Currently, decentralized exchanges can be found on most well-known blockchain platforms. The most famous of them are UniSwap, SushiSwap, dYdX, PancakeSwap and others.

Providing liquidity

So, now we know what decentralized exchanges are. We also know how to buy cryptocurrencies or trade them in general. But how to use decentralized exchanges for interest in cryptocurrency? It is here that the provision of liquidity comes to the rescue, on which you can earn very interesting interest. And in this case, in addition to the usual crypt, it opens up the possibility of working with stablecoins (i.e. cryptocurrencies with a fixed exchange rate, for example, to the dollar).

And so, what is the provision of liquidity?

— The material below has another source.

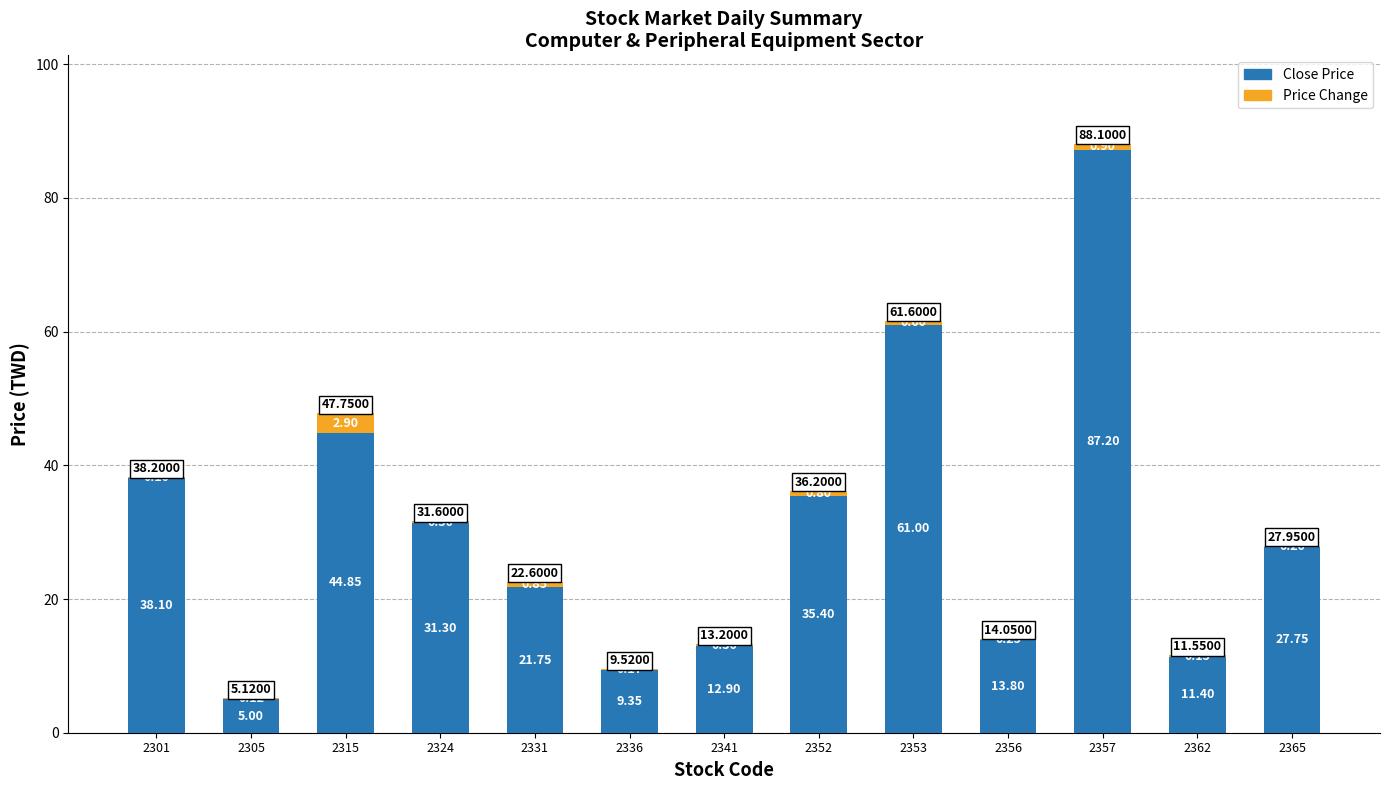

What is the sum of all Close Price values?

399.8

Providing liquidity is the process of blocking cryptocurrencies in so-called liquidity pools on a selected decentralized exchange. In particular, in the vast majority of cases, these are decentralized exchanges AMM (Automated Market Making), that is, the most popular at the moment.

So, for example, this is when you block 2 different cryptocurrencies in 2 pools on this currency pair. Both pools should always have the same value (most often expressed in the native cryptocurrency of the blockchain on which a particular decentralized exchange operates) at any time. Related to this is the fact that you also have to lock a certain amount of cryptocurrency in two pools, which will have the same value in both cases.

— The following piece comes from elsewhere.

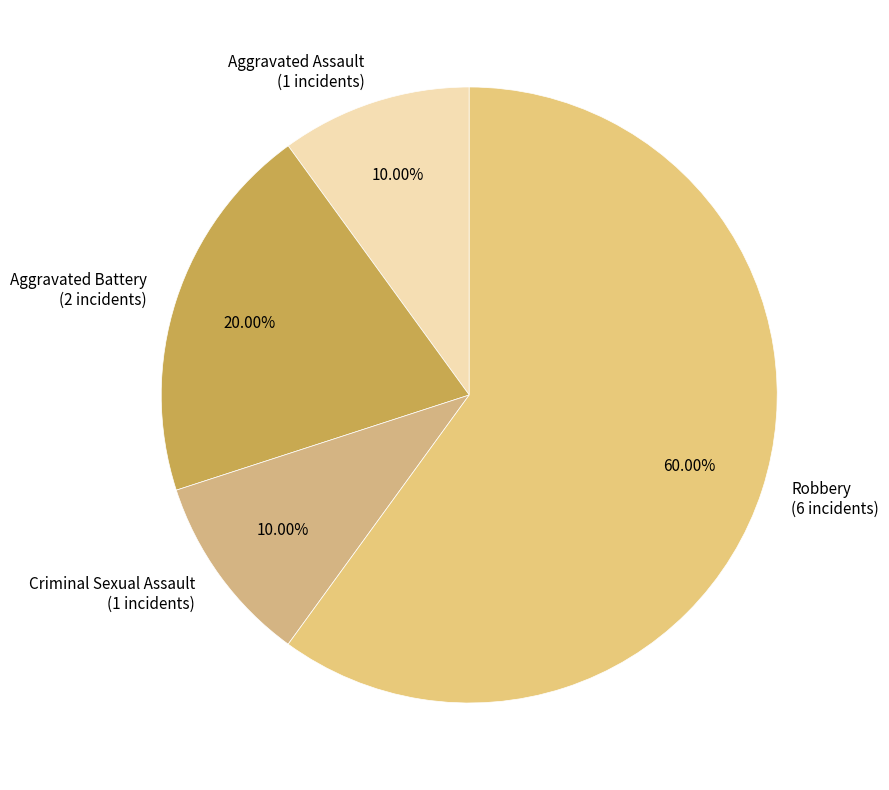

To the nearest percent, what is the average slice percentage?

25%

By investing in liquidity pools created by smart contracts, you thereby provide liquidity in this market. This is due to the fact that transactions on decentralized AMM exchanges are settled from liquidity pools. Then the price is formed from the ratio of cryptocurrencies of the first and second pool. Although pools always have the same value, the ratio of cryptocurrencies in them changes with each transaction. This means that, for example, if you buy one cryptocurrency for another, the number of cryptocurrencies in the pool of the cryptocurrency you buy will decrease, and the number of cryptocurrencies in the other pool will increase. This will also increase the rate of the cryptocurrency you are buying compared to the one you are buying.

But what makes a profit?

Then you get the opportunity to additionally “interest” your cryptocurrencies, in exchange for providing liquidity. But where does this interest come from? Even on decentralized exchanges, you usually have to pay a commission for trading. However, as a rule, they are not sent to developers (maybe part for development or reserve funds), not to mention some centralized structure, but directly to liquidity providers (LP).

By starting to provide liquidity, you get a share of the trading fees of users of a decentralized exchange. This is the share that is determined by how much liquidity for a given currency pair is provided directly by you.

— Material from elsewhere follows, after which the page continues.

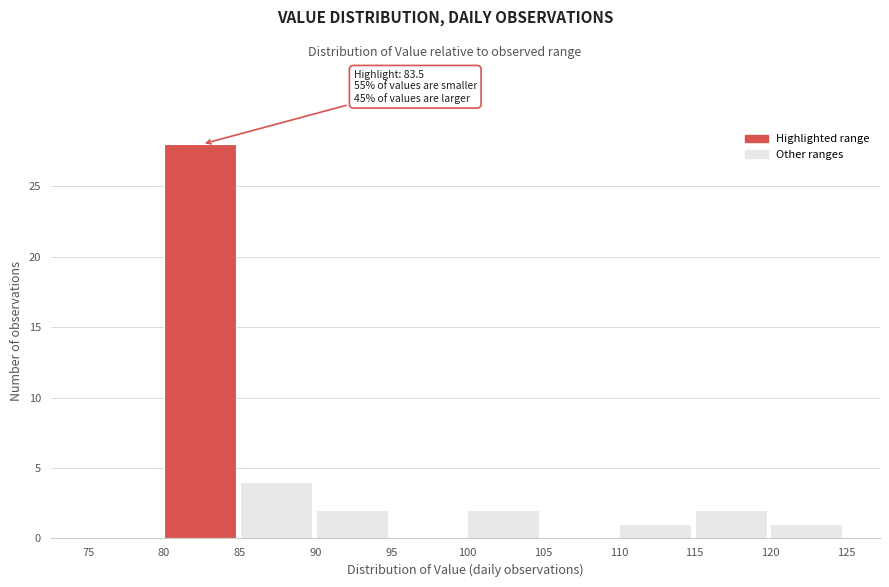

Which range on the x-axis has the tallest bar?

80 to 85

Another option may be various so-called boosters. In them, the team of the selected project decides to add an additional reward in the form of its own token to people providing liquidity. This often happens in very new projects when the team wants to encourage people to start providing liquidity in order to increase it on a given currency pair (and reduce the impact on the price, for example, transactions with higher capitals, etc.).


Liquidity pools are a very good opportunity to monetize your cryptocurrencies to a greater extent than if you just kept them on your wallet. You receive a percentage of passive income for providing liquidity. Although, again, no one gives you anything for free.

This can be a very good passive income added to your HODL, however, you need to choose projects very carefully, because if you automatically switch to a new unaudited project, you can lose your savings just as quickly.